Traffic Commission rejects F Street closure proposal

ENCINITAS — A proposal to shut down a section of F Street for special events such as the downtown farmer’s market and Classic Car Cruise Nights got a red light from the Traffic Commission and business owners along the street.

The Traffic Commission voted unanimously to reject the proposal, which would have resulted in “routine temporary” closures of F Street between Coast Highway 101 and 4th Street during the events.

“It makes our job easier when there is clear consensus that there is not support for an idea,” Commissioner Charlie Lisherness said.

Commissioners said the plan was ill conceived and would adversely impact businesses and residents along the stretch of street just south of downtown. They were joined by a chorus of residents and business owners who implored the commission to kill the proposal.

“It’s probably the worst thing I have ever heard come out of the city of Encinitas,” said Charlie Sougias, owner of the Charlie’s Foreign Cars on 2nd and F streets, one of the businesses that would be most impacted by the closure.

The City Council asked the Traffic Commission to consider the proposal to see if there was public support for the closure, which would accommodate the Encinitas 101 Mainstreet Association’s desire to consolidate some of its events in a single location, especially the farmer’s market, which is currently run in a NCTD parking lot along Vulcan Avenue.
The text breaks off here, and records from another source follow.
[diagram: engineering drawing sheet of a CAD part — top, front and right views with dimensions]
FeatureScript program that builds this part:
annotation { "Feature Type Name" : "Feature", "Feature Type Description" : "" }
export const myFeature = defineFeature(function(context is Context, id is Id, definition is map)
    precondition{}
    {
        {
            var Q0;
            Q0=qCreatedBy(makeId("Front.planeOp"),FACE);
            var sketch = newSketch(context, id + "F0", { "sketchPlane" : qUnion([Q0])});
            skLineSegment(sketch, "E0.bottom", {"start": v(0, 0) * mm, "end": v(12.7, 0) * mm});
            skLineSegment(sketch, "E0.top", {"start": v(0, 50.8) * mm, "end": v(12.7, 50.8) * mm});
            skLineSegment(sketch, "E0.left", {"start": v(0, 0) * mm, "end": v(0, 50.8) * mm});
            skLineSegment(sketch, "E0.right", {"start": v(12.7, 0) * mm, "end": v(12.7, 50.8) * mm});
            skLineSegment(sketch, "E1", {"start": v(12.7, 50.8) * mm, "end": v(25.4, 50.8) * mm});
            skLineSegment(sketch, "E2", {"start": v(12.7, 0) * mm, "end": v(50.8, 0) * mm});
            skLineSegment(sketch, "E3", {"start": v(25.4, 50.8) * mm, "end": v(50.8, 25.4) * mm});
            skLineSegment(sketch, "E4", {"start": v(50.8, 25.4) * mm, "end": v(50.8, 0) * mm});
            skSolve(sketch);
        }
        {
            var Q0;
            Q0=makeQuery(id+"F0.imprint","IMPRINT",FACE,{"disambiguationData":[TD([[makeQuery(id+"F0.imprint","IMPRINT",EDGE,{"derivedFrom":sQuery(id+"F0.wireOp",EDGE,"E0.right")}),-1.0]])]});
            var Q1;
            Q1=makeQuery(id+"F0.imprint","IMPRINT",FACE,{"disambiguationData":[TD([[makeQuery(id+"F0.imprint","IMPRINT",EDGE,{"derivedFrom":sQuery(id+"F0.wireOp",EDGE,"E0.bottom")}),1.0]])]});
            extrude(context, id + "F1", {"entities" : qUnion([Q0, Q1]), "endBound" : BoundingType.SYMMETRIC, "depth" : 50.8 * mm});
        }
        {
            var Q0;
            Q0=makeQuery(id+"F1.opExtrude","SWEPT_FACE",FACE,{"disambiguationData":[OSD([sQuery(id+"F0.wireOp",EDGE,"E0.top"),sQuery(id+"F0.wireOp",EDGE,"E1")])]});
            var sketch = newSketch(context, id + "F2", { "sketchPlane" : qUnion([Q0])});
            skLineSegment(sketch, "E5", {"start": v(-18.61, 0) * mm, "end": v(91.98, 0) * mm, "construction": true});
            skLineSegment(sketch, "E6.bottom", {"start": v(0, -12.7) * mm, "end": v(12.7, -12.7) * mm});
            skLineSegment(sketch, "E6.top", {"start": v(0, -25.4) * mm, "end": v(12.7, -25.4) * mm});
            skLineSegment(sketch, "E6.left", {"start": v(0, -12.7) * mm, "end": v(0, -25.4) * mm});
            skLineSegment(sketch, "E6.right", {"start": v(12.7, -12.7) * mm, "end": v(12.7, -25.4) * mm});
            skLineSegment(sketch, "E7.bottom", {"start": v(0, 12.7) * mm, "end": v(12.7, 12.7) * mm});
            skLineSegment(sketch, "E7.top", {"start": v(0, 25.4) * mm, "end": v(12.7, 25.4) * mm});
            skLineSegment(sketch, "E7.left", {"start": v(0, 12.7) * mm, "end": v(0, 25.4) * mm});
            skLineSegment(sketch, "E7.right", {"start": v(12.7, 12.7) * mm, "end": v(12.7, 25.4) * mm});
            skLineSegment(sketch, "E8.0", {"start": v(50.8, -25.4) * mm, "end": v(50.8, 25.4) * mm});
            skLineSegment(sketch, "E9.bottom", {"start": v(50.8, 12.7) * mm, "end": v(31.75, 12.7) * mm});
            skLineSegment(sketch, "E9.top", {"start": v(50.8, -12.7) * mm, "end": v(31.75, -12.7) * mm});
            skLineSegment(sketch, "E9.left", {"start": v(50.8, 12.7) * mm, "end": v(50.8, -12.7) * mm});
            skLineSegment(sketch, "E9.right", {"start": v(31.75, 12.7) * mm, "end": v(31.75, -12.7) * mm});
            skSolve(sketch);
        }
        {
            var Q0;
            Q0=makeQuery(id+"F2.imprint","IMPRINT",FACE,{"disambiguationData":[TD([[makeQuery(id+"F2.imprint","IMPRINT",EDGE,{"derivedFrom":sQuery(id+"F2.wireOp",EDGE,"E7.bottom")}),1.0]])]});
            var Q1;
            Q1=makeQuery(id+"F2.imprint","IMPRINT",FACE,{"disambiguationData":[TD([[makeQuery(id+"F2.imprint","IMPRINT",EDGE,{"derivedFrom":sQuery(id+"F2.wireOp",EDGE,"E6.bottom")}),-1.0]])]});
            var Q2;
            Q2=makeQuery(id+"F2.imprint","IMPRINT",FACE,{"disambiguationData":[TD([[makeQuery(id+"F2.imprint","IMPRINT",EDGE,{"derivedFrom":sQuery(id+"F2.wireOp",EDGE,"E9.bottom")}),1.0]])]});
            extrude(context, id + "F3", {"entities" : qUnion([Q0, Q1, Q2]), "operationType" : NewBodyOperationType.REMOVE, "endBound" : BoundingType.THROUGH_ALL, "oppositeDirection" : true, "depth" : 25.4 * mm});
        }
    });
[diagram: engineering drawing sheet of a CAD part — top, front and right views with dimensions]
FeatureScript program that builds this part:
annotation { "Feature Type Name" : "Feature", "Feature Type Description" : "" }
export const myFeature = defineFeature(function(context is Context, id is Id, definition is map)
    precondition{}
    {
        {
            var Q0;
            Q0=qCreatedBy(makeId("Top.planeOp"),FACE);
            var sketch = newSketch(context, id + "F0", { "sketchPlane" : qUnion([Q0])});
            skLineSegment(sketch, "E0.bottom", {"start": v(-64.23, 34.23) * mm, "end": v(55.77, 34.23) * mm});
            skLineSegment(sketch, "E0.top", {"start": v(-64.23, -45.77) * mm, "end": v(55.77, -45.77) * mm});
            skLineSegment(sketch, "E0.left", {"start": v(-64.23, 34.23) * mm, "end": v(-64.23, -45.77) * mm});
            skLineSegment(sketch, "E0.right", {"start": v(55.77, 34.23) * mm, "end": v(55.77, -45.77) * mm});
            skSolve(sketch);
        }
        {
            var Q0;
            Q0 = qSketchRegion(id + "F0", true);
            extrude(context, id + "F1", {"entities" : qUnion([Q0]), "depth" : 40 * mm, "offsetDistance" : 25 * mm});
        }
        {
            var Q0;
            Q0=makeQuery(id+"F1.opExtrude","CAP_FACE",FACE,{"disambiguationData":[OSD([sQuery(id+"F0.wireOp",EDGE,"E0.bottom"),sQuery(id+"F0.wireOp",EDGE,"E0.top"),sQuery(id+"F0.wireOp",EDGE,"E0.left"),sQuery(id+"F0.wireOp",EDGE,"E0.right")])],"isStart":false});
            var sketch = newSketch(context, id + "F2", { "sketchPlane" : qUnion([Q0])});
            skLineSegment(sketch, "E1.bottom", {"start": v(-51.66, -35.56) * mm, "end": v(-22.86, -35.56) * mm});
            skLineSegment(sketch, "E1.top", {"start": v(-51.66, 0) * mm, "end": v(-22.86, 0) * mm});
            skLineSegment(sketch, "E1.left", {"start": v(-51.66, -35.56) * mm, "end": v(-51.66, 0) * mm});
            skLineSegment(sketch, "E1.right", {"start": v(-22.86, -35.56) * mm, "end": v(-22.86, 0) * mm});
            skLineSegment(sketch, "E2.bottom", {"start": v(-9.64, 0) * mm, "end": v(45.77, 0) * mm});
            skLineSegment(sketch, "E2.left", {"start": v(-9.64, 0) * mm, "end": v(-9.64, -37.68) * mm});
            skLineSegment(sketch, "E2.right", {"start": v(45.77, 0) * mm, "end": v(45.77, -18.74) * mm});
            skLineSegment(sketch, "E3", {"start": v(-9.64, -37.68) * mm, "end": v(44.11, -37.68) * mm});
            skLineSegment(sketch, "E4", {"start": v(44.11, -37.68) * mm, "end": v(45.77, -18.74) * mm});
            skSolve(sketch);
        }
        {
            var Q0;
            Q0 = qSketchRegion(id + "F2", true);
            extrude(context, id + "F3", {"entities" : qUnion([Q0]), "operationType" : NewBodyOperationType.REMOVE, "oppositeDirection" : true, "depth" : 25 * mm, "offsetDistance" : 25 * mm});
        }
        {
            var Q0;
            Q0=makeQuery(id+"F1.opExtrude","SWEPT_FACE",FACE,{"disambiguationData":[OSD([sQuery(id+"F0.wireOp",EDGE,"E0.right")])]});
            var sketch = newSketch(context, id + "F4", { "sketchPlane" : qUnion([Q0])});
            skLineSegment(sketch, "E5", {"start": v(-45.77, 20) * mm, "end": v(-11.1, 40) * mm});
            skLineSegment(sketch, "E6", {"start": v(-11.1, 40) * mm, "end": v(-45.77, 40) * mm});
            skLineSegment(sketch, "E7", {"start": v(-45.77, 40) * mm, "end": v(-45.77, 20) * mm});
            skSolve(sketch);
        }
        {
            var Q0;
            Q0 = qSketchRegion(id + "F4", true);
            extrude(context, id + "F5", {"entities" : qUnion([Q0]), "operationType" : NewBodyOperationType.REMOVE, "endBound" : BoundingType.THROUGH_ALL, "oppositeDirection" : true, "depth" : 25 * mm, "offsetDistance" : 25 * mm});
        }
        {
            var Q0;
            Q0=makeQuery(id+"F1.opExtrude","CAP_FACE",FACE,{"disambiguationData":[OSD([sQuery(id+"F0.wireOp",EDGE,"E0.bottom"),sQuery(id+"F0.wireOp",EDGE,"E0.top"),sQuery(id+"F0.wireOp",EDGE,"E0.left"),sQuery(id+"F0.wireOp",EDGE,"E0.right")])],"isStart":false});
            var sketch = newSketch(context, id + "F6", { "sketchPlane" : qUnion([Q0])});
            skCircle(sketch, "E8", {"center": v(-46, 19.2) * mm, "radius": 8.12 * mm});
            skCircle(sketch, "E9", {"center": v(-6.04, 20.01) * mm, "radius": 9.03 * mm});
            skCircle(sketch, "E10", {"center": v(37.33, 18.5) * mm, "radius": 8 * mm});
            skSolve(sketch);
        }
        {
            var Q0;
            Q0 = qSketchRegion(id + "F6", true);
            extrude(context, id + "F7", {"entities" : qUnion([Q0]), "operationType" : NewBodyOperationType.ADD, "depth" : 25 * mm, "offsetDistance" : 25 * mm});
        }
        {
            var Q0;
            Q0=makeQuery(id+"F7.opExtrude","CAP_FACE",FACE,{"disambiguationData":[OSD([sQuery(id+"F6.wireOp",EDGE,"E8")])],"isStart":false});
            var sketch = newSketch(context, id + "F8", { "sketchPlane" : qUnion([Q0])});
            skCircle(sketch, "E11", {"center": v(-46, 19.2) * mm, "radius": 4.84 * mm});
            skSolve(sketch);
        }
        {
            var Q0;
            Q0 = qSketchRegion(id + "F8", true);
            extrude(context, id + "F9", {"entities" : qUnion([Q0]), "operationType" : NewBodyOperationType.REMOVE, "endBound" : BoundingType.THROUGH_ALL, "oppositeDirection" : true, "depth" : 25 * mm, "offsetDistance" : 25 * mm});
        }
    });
Thora Guthrie, the association’s executive director, said they wanted to see the farmer’s market relocated West of Coast Highway 101 possibly on one of the “alphabet streets,” but even she questioned having it on F Street.

“It’s probably the worst choice,” Guthrie said.

In addition to blocking driveways of businesses and at least one residence, critics of the proposal said the street closure would block the Fire Department’s access to the street’s lone fire hydrant and would require major logistical efforts to protect residents on the street and gain approval at the local and statewide level.

The staff report alluded to the Santa Monica Farmer’s Market in 2003, during which 10 people died and dozens more were injured by a rogue driver.

The commission also said the recommendation included little details about how frequent the closures would be and what types of events would be put on the street.